About this task. Nothing but the records, repeated word for word and free of pictures, belongs in the answer.

The records.
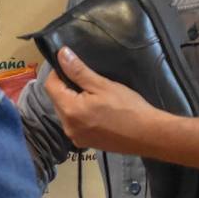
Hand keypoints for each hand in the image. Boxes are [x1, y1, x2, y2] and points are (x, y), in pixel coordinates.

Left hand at [45, 47, 167, 155]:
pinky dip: (81, 114)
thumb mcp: (102, 85)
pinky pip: (75, 124)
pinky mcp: (85, 143)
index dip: (57, 72)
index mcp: (69, 110)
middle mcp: (67, 127)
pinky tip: (98, 111)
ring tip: (95, 96)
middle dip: (67, 87)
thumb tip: (61, 54)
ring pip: (66, 112)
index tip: (71, 65)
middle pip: (57, 100)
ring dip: (74, 101)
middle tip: (88, 80)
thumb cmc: (128, 108)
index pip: (50, 85)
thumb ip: (78, 71)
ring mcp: (76, 137)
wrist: (148, 135)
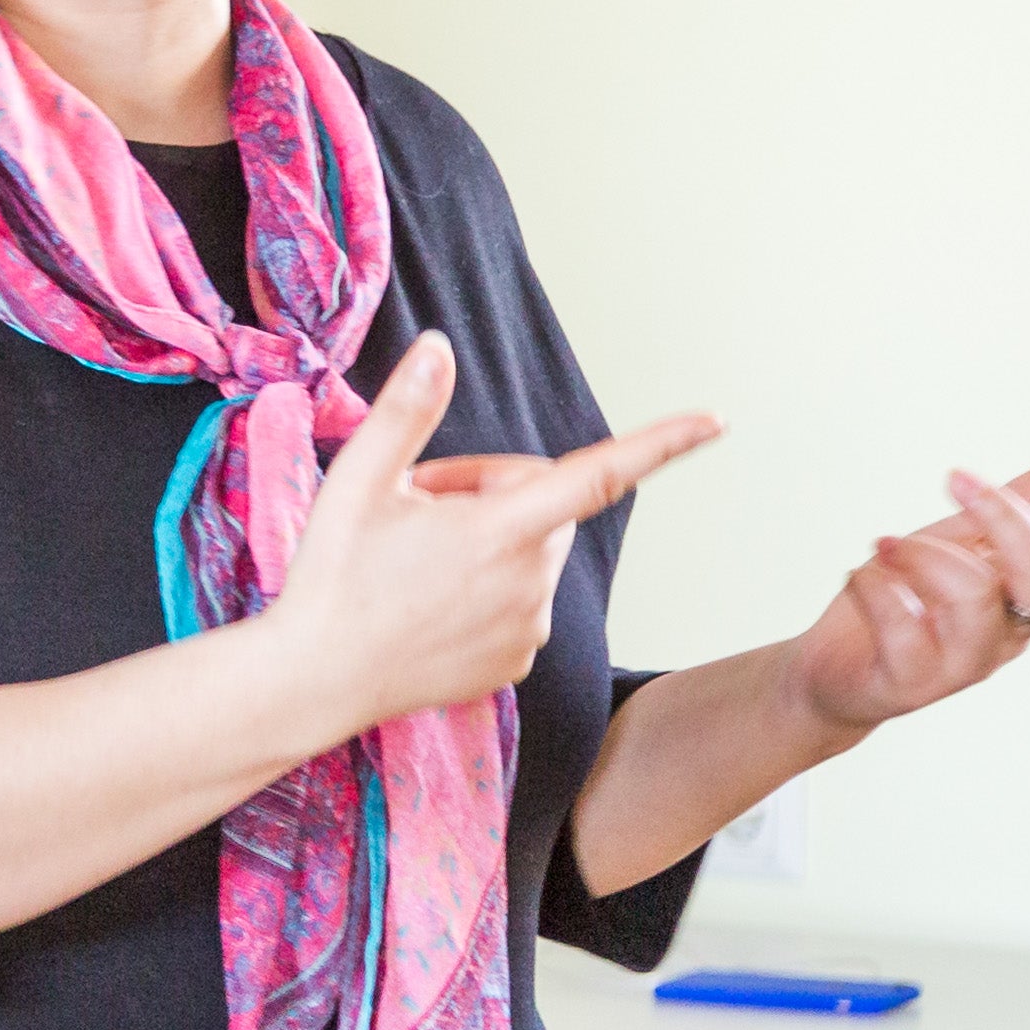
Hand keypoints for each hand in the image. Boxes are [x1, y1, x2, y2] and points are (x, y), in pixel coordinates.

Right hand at [265, 339, 723, 744]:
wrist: (315, 680)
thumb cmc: (331, 577)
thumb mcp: (356, 483)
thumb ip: (405, 412)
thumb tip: (437, 348)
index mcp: (498, 531)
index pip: (598, 474)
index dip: (660, 444)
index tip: (714, 422)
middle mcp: (527, 582)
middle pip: (546, 505)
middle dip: (496, 491)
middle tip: (421, 499)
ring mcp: (525, 628)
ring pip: (531, 555)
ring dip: (491, 542)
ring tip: (416, 556)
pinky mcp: (514, 663)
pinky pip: (519, 605)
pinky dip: (487, 592)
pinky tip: (429, 604)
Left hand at [779, 457, 1029, 739]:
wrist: (831, 671)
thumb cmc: (905, 600)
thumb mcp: (962, 540)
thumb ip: (1027, 506)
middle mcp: (1010, 633)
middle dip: (1007, 518)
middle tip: (957, 481)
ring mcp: (966, 663)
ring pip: (969, 590)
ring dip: (918, 553)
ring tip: (882, 547)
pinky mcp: (912, 681)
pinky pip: (900, 616)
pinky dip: (871, 584)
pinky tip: (860, 582)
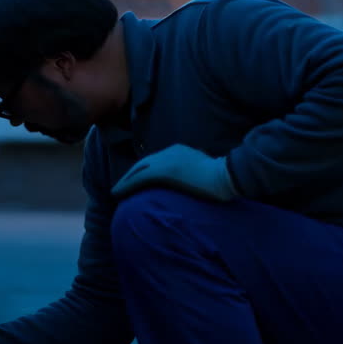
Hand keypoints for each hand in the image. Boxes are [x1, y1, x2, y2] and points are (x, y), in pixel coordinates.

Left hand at [111, 144, 238, 201]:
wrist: (227, 176)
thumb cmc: (222, 177)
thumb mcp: (204, 170)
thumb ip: (193, 172)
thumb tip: (191, 182)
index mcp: (179, 150)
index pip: (155, 161)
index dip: (142, 171)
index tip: (135, 181)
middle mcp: (170, 152)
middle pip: (143, 164)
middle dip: (129, 175)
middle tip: (119, 187)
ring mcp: (166, 160)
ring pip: (138, 170)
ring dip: (125, 181)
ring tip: (115, 192)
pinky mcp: (164, 171)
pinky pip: (139, 178)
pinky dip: (126, 185)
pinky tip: (117, 193)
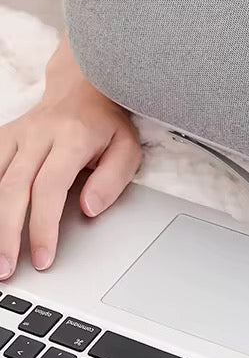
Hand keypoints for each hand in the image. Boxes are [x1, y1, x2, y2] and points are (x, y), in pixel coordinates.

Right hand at [0, 36, 141, 278]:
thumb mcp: (127, 147)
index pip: (50, 187)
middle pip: (14, 188)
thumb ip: (113, 179)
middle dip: (7, 234)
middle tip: (8, 269)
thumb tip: (89, 209)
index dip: (44, 226)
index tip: (44, 258)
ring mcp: (17, 135)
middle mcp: (39, 134)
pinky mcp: (3, 138)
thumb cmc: (106, 124)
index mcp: (73, 137)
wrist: (84, 88)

Task response.
Hand keypoints for each hand in the image. Boxes are [x1, y1, x2, y2] and points are (x, y), in pixel coordinates.

Left hand at [45, 47, 167, 155]:
pinky dip: (81, 114)
thumb mcp: (102, 85)
pinky pip: (75, 124)
pinky mcp: (85, 143)
index dip: (57, 72)
index mcp: (69, 110)
middle mcp: (67, 127)
pinky tip: (98, 111)
ring tip: (95, 96)
middle dip: (67, 87)
thumb tip: (61, 54)
ring pip: (66, 112)
index tip: (71, 65)
middle pip: (57, 100)
ring dip: (74, 101)
middle tip: (88, 80)
thumb cmc: (128, 108)
index pip: (50, 85)
thumb ip: (78, 71)
ring mcp: (76, 137)
wrist: (148, 135)
Hand keypoints for each hand in the image. Boxes are [x1, y1, x2, y2] and points are (x, y), in pixel coordinates.

Right hand at [265, 339, 723, 744]:
wrist: (315, 680)
thumb cmc: (331, 577)
thumb mcp: (356, 483)
thumb ip: (405, 412)
thumb tip: (437, 348)
index mcp: (498, 531)
index pip: (598, 474)
index dip: (660, 444)
index tip: (714, 422)
middle mcp: (527, 582)
middle pip: (546, 505)
middle dip: (496, 491)
middle tip: (421, 499)
ring mcp: (525, 628)
ring pip: (531, 555)
ring dip: (491, 542)
ring tip: (416, 556)
pinky mcp: (514, 663)
pinky pip: (519, 605)
pinky dip: (487, 592)
pinky tip: (429, 604)
Left hand at [779, 457, 1029, 739]:
wrist: (831, 671)
thumb cmc: (905, 600)
thumb mcp: (962, 540)
thumb ip: (1027, 506)
middle mcp: (1010, 633)
middle dip: (1007, 518)
middle tip: (957, 481)
ring mcp: (966, 663)
ring pip: (969, 590)
ring dip: (918, 553)
ring tip: (882, 547)
pinky mcp: (912, 681)
pinky pip: (900, 616)
pinky dip: (871, 584)
pinky tip: (860, 582)
Hand keypoints for each hand in the image. Boxes are [x1, y1, x2, y2] and points are (x, y), in pixel coordinates.

Left hand at [111, 144, 238, 201]:
wrist: (227, 176)
thumb cmc: (222, 177)
thumb mcp: (204, 170)
thumb ip: (193, 172)
thumb tip: (191, 182)
index mcp: (179, 150)
index pip: (155, 161)
index dip: (142, 171)
index tip: (135, 181)
middle mcp: (170, 152)
middle pip: (143, 164)
middle dip: (129, 175)
middle tip: (119, 187)
ring mcp: (166, 160)
ring pip: (138, 170)
ring dip: (125, 181)
ring tip: (115, 192)
pinky mcp: (164, 171)
pinky pip: (139, 178)
pinky dip: (126, 185)
pinky tip: (117, 193)
Hand keypoints for each hand in the image. Boxes are [x1, y1, x2, y2] and points are (x, y), in pixel coordinates.

Right hand at [0, 36, 141, 278]:
thumb mcp: (127, 147)
index pip: (50, 187)
middle pip: (14, 188)
thumb ip: (113, 179)
middle dip: (7, 234)
middle tip: (8, 269)
thumb tip: (89, 209)
index dip: (44, 226)
index tip: (44, 258)
ring mcp: (17, 135)
middle mcp: (39, 134)
pinky mcp: (3, 138)
thumb cmc: (106, 124)
index mcp: (73, 137)
wrist: (84, 88)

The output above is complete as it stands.